3. Last-Resort Target. A tertiary target with the same qualifications as a secondary target.

4. Target of Opportunity. A target selected by the mission or individual bomber formation leaders, while in the air, when they are unable to attack any of the above targets. If weather or enemy action scatters a formation, all leaders and pilots are encouraged to seek targets of opportunity within specified limits. Forbidden over occupied Europe, but could be either visual or radar over greater Germany.

12th August 1943 saw the first area type raid by the 8th Air Force, when 106 bombers attacked Bonn as a target of opportunity.
After the adoption of H2S/H2X systematic area bombing commenced, the first such raid being on 27th September 1943. This was Eighth Air Force Mission No.104 which found the target city of Emden completely covered by clouds, but dropped 506 tons of bombs, on radar, through the cloud.
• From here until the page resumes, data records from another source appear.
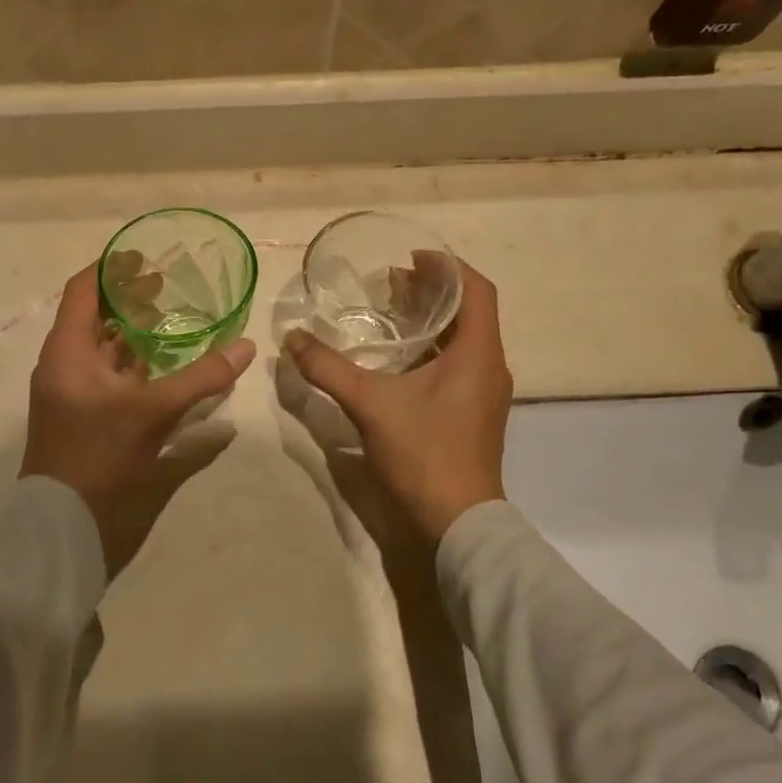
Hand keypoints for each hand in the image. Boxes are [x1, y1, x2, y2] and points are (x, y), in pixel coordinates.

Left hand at [21, 263, 255, 576]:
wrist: (61, 526)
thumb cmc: (98, 456)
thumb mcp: (154, 412)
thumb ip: (202, 378)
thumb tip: (246, 346)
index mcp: (68, 351)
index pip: (84, 289)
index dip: (112, 267)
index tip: (146, 255)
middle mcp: (66, 365)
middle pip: (95, 316)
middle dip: (129, 299)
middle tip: (169, 287)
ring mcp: (74, 393)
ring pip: (104, 349)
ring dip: (134, 333)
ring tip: (174, 319)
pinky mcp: (85, 416)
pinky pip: (110, 376)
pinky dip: (136, 365)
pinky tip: (167, 366)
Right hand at [285, 260, 512, 543]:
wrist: (457, 523)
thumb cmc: (423, 454)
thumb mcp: (370, 404)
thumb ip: (328, 368)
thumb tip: (292, 339)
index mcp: (478, 353)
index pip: (477, 290)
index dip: (447, 266)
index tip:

This was the first ordered area raid. After this the Eighth Air Force's own targeting documents give the game away, despite later denial. For example, just one week later the targets for a raid on Frankfurt were listed as, primary, 'Frankfurt - city proper' and secondary, 'any industrial area in Germany'.
I leave you to decide how those targets can be equated with precision bombing.

Cheers

Steve
 
Reading above it seems like I'm having a go at the Americans which is not my intention. Neither the British, nor the Americans were honest about their bombing policies in public, but the Americans do seem to have had difficulty coming to terms with what they were doing within their own Air Forces. This may have been as much an unwillingness to admit that the results achieved did not match expectation or doctrine. They were hardly alone in this :)

Over Germany the US Air Forces adopted a looser set of rules for targeting than it did over areas of occupied Europe. The 8th Air Force's 'Bombardment Directive' of 27th June 1943, issued to implement Pointblank stated that

"Any target in Germany is cleared for attack at any time."

Unlike their Bomber Command colleagues, US air crews were not tied to one target but had an option, in certain circumstances to attack alternative targets. Both the 8th and 15th Air Forces adopted the same four basic rules to establish target priorities.

1.Primary. Visual attack on a war plant, rail facility or military target. Chosen by Air Force Headquarters in accordance with current bombing directives.

2. Secondary. Usually chosen by Air Force Headquarters in accordance with current bombing directives, with its location coordinated with the bombers' planned route and fighter protection.

a. Visual: an alternative target similar to the primary.

b. Nonvisual: Area attack on a city associated with either of the above.

3. Last-Resort Target. A tertiary target with the same qualifications as a secondary target.

4. Target of Opportunity. A target selected by the mission or individual bomber formation leaders, while in the air, when they are unable to attack any of the above targets. If weather or enemy action scatters a formation, all leaders and pilots are encouraged to seek targets of opportunity within specified limits. Forbidden over occupied Europe, but could be either visual or radar over greater Germany.

12th August 1943 saw the first area type raid by the 8th Air Force, when 106 bombers attacked Bonn as a target of opportunity.
After the adoption of H2S/H2X systematic area bombing commenced, the first such raid being on 27th September 1943. This was Eighth Air Force Mission No.104 which found the target city of Emden completely covered by clouds, but dropped 506 tons of bombs, on radar, through the cloud. This was the first ordered area raid. After this the Eighth Air Force's own targeting documents give the game away, despite later denial. For example, just one week later the targets for a raid on Frankfurt were listed as, primary, 'Frankfurt - city proper' and secondary, 'any industrial area in Germany'.
I leave you to decide how those targets can be equated with precision bombing.